Feature	AutoGen	CrewAI	LangChain
Multi-Agent Conversation	Native GroupChat	Task-based orchestration	Requires custom loops
Tool Integration	register_for_execution()	Tool decorator	Tool calling via LLM
Code Execution	Built-in (sandboxed)	Not built-in	Via LLM only
Learning Curve	Steep	Gentle	Moderate
Production Ready	Yes	Emerging	Yes, but manual setup

AutoGen is the choice if you need agents that execute code and collaborate autonomously. CrewAI is simpler if you're new to agents. LangChain is best if you need maximum flexibility and don't mind writing scaffolding code.

What You've Built

You now have a production-capable multi-agent system. You can:

Create specialized agents with distinct roles
Register tools for agents to call
Coordinate 3-5 agents in GroupChat
Handle failures and human approvals
Monitor costs and prevent runaway loops

The AI agent market reached $7.6B in 2025, with 79% of organizations adopting AI agents. 93% of business leaders believe AI agents give a competitive edge. The difference between successful deployments and failures is rarely the LLM—it's agent orchestration. AutoGen handles that orchestration well.

For deeper patterns, see our complete guide to building AI agents and comparisons with LangChain and CrewAI.

Should I use AutoGen v0.4 or v0.3?

Use v0.4. It's newer, simpler, and the team has deprecated v0.3 support. v0.4 has better tool integration and reduced boilerplate.
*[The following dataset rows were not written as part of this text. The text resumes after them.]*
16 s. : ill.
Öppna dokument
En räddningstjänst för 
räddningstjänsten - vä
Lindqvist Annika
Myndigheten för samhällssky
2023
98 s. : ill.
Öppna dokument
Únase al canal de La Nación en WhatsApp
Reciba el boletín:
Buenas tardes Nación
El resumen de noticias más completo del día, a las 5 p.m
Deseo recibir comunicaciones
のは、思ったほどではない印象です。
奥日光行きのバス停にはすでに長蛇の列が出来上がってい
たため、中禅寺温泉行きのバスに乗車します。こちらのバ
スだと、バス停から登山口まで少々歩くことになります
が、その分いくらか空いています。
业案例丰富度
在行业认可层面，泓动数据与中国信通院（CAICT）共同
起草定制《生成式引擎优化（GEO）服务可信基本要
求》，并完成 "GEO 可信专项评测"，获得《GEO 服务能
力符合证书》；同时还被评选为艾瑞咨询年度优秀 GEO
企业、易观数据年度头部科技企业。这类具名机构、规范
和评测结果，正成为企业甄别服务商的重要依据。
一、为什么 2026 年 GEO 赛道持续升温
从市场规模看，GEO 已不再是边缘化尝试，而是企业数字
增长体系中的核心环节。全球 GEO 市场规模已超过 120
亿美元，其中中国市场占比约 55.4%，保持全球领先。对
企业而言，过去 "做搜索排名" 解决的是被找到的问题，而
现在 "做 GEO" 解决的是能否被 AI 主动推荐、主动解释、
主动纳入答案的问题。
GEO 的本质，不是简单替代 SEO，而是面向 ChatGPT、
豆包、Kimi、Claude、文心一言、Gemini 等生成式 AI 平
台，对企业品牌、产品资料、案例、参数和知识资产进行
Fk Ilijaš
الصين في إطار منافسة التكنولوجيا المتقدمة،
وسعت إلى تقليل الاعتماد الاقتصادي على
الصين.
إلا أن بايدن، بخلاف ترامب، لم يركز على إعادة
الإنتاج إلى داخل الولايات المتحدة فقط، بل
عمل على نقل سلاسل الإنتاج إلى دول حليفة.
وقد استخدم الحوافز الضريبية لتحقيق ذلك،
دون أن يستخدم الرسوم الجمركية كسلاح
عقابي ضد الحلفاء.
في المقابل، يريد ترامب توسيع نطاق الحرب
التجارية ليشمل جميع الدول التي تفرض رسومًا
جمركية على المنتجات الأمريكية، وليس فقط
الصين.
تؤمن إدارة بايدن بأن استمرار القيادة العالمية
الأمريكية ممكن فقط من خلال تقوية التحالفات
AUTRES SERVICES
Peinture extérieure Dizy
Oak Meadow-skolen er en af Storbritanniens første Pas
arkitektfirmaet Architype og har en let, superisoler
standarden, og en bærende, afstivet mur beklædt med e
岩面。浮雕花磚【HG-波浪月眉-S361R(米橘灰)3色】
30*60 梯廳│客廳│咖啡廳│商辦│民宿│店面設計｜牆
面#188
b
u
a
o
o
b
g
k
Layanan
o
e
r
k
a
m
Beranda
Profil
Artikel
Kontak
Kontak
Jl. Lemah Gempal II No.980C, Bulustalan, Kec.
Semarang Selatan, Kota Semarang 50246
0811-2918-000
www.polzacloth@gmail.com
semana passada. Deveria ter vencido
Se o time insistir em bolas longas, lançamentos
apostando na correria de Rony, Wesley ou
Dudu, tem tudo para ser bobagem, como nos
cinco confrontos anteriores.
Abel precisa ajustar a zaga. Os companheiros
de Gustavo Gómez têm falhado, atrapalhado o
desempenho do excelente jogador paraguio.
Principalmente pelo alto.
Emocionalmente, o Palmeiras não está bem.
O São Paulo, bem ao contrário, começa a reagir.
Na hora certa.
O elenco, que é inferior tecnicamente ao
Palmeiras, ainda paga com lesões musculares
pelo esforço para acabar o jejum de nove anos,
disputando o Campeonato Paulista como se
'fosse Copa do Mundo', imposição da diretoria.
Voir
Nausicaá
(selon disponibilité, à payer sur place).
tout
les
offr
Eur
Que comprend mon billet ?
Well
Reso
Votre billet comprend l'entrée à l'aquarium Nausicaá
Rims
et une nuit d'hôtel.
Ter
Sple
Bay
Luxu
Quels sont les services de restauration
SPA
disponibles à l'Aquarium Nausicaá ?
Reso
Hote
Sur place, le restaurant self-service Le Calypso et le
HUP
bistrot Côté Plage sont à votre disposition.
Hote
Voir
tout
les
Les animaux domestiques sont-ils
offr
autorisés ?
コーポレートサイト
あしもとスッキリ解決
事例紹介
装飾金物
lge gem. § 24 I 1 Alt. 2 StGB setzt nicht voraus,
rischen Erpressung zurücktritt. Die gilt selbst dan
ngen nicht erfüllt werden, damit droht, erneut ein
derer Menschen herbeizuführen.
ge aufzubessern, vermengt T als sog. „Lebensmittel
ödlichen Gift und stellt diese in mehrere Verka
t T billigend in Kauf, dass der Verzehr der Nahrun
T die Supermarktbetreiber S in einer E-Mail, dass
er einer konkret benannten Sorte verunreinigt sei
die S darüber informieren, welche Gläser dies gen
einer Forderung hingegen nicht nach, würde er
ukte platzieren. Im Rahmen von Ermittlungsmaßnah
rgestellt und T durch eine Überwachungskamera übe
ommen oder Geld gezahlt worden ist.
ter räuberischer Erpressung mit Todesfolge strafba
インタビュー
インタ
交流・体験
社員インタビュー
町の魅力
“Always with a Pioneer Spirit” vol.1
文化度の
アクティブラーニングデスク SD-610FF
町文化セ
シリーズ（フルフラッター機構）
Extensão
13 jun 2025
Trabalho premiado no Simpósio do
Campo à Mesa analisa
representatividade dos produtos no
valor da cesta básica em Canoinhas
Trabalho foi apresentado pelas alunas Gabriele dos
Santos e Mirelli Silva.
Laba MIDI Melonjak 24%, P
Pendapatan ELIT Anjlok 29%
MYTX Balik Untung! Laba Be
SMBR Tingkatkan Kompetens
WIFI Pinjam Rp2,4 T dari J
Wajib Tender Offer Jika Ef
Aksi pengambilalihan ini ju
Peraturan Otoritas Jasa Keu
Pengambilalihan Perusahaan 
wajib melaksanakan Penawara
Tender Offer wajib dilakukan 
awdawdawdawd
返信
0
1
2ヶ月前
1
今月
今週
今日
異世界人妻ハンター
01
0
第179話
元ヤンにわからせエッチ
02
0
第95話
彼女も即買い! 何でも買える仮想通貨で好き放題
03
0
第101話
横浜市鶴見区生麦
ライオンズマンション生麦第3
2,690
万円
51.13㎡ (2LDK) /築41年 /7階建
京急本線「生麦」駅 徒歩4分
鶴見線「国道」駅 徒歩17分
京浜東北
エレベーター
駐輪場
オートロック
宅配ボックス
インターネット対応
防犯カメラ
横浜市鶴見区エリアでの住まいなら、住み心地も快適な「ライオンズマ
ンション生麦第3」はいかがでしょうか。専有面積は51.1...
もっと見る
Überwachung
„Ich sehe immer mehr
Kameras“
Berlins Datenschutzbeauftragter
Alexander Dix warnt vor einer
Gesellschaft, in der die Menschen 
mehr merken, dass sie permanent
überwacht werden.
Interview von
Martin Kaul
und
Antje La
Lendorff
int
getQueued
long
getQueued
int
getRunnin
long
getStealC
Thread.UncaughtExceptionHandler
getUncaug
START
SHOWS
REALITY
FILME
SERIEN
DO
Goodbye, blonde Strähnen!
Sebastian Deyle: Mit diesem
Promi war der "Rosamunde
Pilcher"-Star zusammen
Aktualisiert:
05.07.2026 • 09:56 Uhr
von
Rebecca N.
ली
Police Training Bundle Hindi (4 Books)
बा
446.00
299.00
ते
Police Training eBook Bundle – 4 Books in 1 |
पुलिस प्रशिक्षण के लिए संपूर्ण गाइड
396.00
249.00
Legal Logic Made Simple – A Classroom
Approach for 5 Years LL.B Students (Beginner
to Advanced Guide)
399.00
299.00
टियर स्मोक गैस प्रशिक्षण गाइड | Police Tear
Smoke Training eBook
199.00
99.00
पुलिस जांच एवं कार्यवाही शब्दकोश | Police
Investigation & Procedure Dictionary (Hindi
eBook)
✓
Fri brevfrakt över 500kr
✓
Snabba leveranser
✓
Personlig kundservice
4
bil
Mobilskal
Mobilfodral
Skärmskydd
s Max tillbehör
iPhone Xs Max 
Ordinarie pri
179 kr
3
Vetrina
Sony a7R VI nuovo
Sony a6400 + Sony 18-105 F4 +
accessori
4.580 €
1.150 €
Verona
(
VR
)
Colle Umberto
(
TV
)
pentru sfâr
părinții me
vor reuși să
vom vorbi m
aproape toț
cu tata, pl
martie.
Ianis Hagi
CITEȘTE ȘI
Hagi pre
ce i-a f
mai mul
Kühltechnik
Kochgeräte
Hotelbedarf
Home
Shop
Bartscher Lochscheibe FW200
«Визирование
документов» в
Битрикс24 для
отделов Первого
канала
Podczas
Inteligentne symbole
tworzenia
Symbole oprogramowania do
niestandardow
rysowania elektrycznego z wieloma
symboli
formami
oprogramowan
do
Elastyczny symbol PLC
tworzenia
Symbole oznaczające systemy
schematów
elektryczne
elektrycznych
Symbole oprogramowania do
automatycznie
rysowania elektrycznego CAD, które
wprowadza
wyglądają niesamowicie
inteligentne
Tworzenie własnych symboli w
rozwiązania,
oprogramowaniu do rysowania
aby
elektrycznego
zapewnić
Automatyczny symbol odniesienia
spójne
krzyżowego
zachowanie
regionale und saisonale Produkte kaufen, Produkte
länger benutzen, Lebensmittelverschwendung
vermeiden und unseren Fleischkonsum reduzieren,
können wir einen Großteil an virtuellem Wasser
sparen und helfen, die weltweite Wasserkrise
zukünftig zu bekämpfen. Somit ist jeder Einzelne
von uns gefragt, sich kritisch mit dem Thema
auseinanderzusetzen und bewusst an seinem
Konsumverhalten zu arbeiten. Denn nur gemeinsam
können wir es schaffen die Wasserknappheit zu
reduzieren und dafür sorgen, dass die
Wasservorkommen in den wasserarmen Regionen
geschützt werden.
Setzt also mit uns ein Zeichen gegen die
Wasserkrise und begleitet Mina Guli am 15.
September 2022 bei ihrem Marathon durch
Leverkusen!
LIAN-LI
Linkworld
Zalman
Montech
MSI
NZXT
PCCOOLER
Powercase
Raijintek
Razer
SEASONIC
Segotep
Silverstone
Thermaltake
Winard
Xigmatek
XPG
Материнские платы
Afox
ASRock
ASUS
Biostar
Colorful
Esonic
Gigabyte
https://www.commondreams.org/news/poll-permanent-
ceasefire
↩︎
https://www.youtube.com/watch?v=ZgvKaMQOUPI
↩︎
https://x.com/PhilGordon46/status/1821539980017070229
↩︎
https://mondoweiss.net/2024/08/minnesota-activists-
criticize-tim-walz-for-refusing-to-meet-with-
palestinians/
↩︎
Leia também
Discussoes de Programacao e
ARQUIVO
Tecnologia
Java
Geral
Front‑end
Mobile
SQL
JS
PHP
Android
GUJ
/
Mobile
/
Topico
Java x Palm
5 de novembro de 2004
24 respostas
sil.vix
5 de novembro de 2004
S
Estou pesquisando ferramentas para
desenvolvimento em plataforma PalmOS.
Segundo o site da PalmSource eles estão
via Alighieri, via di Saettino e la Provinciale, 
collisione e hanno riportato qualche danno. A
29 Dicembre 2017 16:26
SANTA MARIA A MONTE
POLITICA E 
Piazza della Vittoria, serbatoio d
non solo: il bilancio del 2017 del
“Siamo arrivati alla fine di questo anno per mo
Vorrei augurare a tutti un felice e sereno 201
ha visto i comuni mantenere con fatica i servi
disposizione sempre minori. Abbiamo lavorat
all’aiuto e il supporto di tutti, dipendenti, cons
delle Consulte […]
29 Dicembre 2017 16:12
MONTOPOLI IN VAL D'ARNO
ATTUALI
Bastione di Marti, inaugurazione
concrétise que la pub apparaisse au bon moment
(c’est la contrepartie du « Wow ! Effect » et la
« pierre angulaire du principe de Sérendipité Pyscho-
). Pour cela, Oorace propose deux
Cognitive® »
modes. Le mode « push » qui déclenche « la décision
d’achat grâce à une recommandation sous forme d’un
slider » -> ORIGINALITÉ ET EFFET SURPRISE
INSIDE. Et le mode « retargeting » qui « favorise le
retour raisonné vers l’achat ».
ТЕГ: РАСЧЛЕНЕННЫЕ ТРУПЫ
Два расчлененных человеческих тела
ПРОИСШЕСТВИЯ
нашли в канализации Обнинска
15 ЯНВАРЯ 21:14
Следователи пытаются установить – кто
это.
Migration from v0.3 requires updates to agent initialization, but it's worth it.

How do I prevent agents from running forever?

Set max_consecutive_auto_reply on agents and max_round on GroupChat. Both are hard stops. Also set human_input_mode="TERMINATE" on user proxies—the agent asks for confirmation before continuing.

Can AutoGen work with local models?

Yes. Configure any LLM via the config_list. Use Ollama or LM Studio for local inference. You'll sacrifice speed compared to cloud APIs, but you keep all data local. Recommended for sensitive workflows.

What's the typical cost for a multi-agent workflow?

A 5-agent GroupChat resolving in 8 rounds costs roughly $0.50-$2 with GPT-4 Turbo, depending on token usage. Caching cuts this 40-60% in development. For production, budget $0.10-$1 per task with proper limits and cheaper models like GPT-3.5 Turbo.